As DeGruy pulled on threads of familiar anecdotes, personal narrative and clinical psychology research throughout her talk, attendees articulated positive affirmations: some snapped their fingers or applauded vigorously, others shouted “Yes!” One man sitting in the front row of pews would shout, “Careful, preacher!” ironically, each time DeGruy touched on a point her audience found particularly poignant.  

Speaking with Oakland North at City Hall earlier in the day before her talk, DeGruy said that she often encounters people of all racial backgrounds who carry burdens like guilt, shame and anger as reactions to an overwhelming sense of racial injustice in America.  She recalled a speaking engagement she had years ago, when a young man came up afterwards and told her that he didn’t know what she wanted or expected from him. “But I’m angry. I am so angry,” DeGruy remembered the young man saying.    

“You know, it’s absolutely OK to be angry, but you can’t stay there,” DeGruy recalled telling him. “If you stay there, it will destroy you.”

“We’re a miracle,” she went on. “That’s what we are.  And I need to remind folks of that.  People who beat themselves up because they don’t understand. They don’t know why. They don’t remember, and they’ve never been taught.”

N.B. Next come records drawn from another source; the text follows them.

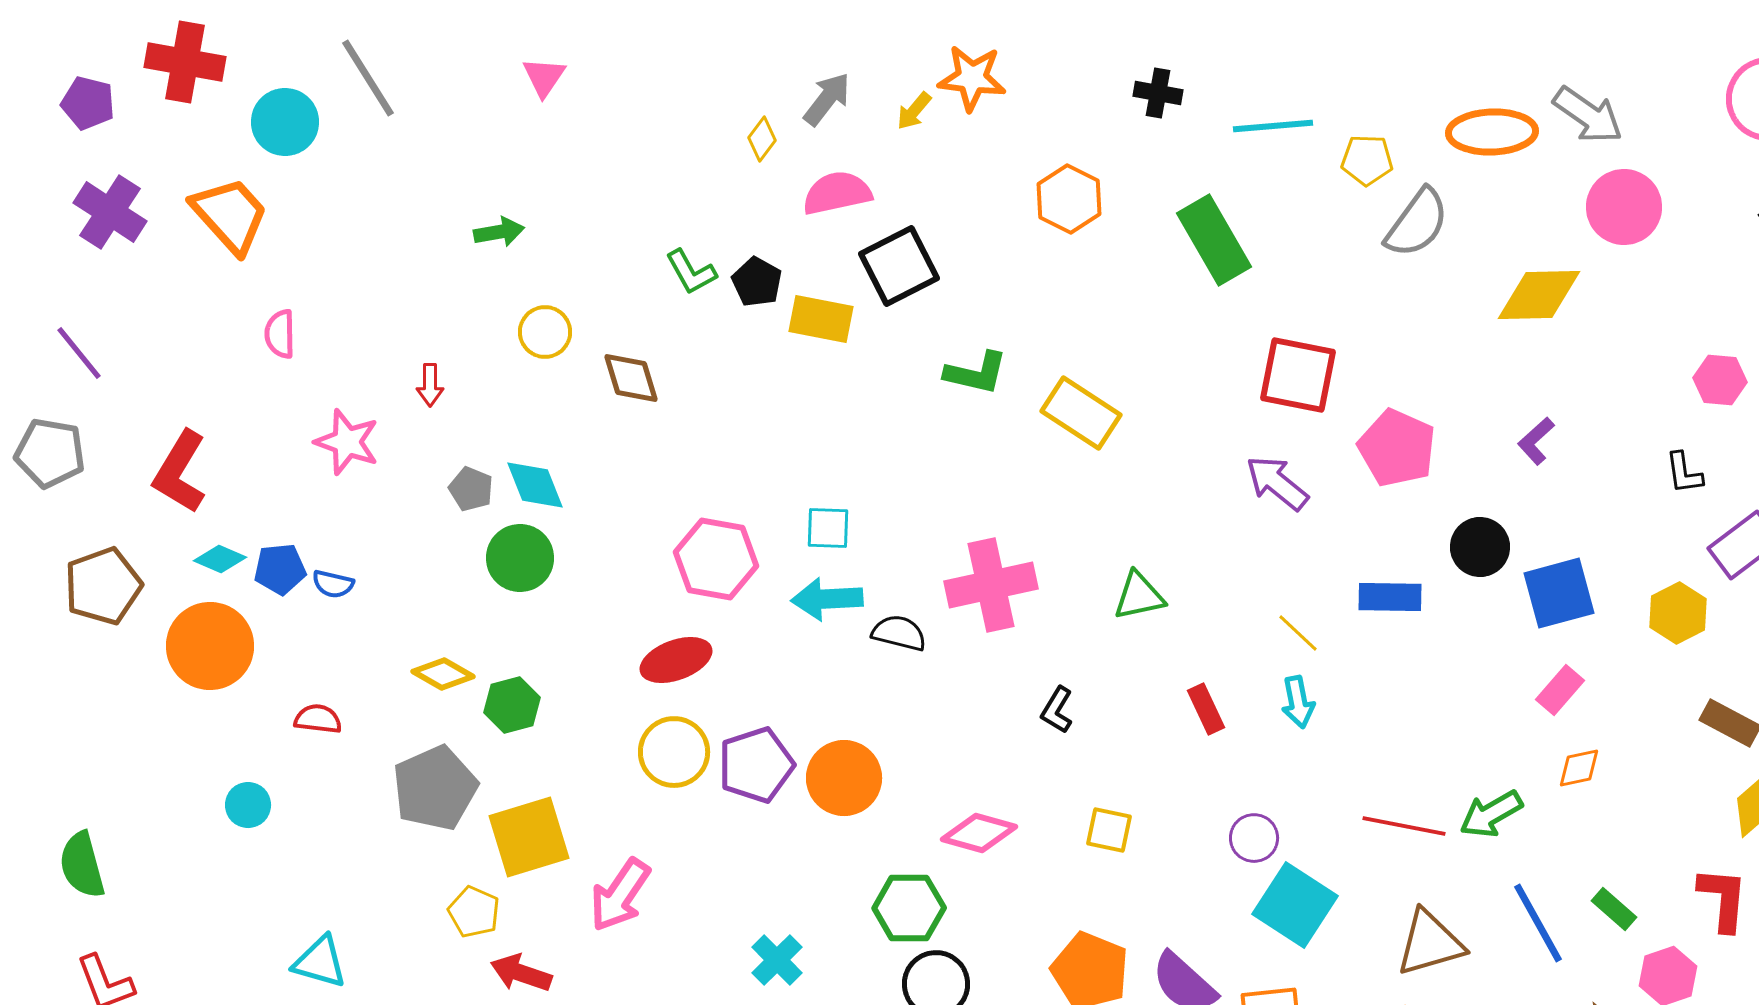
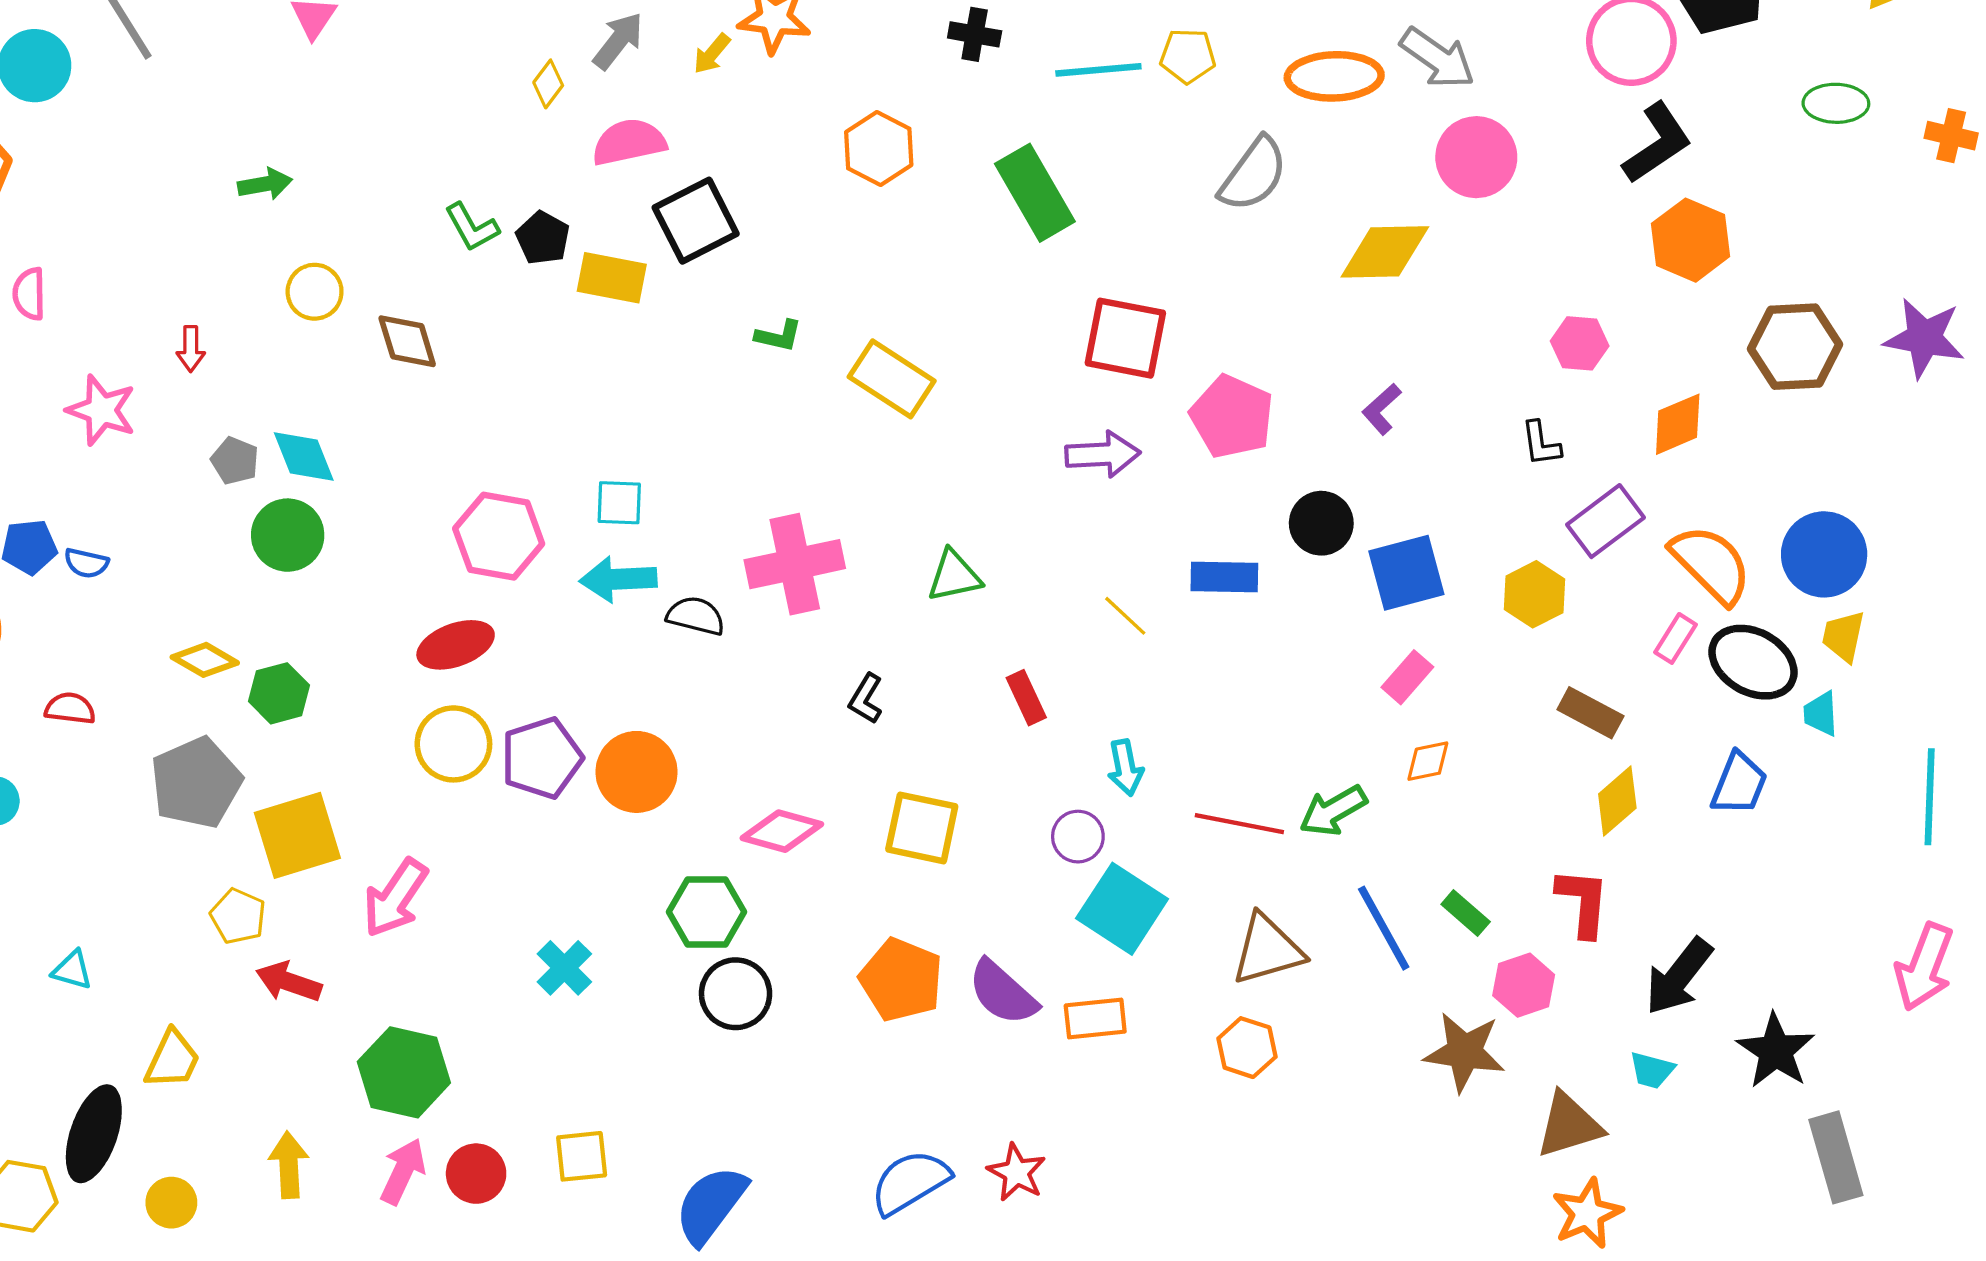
yellow pentagon: (1367, 160) -> (1188, 56), moved
green L-shape: (976, 373) -> (779, 336), size x0.7
purple arrow: (1277, 483) -> (1103, 454), turned 138
cyan arrow: (1298, 702) -> (1125, 768), moved
yellow square: (1109, 830) -> (922, 828), size x1.5
cyan triangle: (320, 962) -> (72, 970), size x0.7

But she shared a mantra of African-American resilience—“Three hundred and thirty nine years, and no help”—and said that people can only move forward once they understand the origins of their ingrained behaviors and attitudes. “Imagine what we can do if we heal,” she said.

After nearly 40 minutes of engaging Friday’s audience with her words and anecdotes, DeGruy joked that she had not advanced a single slide in her accompanying PowerPoint presentation. Now conscious of her time limitation, DeGruy quickly dove into her presentation: One slide featured an excerpt from slave narratives, another pictures of the harsh interiors of slave forts and one a story about the hidden broken chains at the feet of the Statue of Liberty. She talked about the attitudes of the nation’s founding fathers towards race, and the influence of science in justifying racism.  Understanding contemporary African-American behaviors and attitudes, DeGruy said, requires identifying the nation’s institutions that created and nurtured their trauma, but whose insidiousness is often omitted from mainstream historical accounts.

Throughout the evening, DeGruy repeated her mantra—“Three hundred and thirty nine years, and no help. Three hundred and thirty-nine years of trauma. No help.”—a reminder not only of the suffering of African-Americans over the centuries, but also their collective strength and capacity for healing.

After her talk, DeGruy stayed to sign copies of her book and pose for photos with a long line of her fans. Tanya Henderson, a young African-American attendee wearing a pink headscarf in a bandana style, had come to the event after first hearing DeGruy speak three years ago. “I just feel like her power, her presence, her wisdom and her compassion and love for our people is so abundant, and rich, and inspiring,” said Henderson.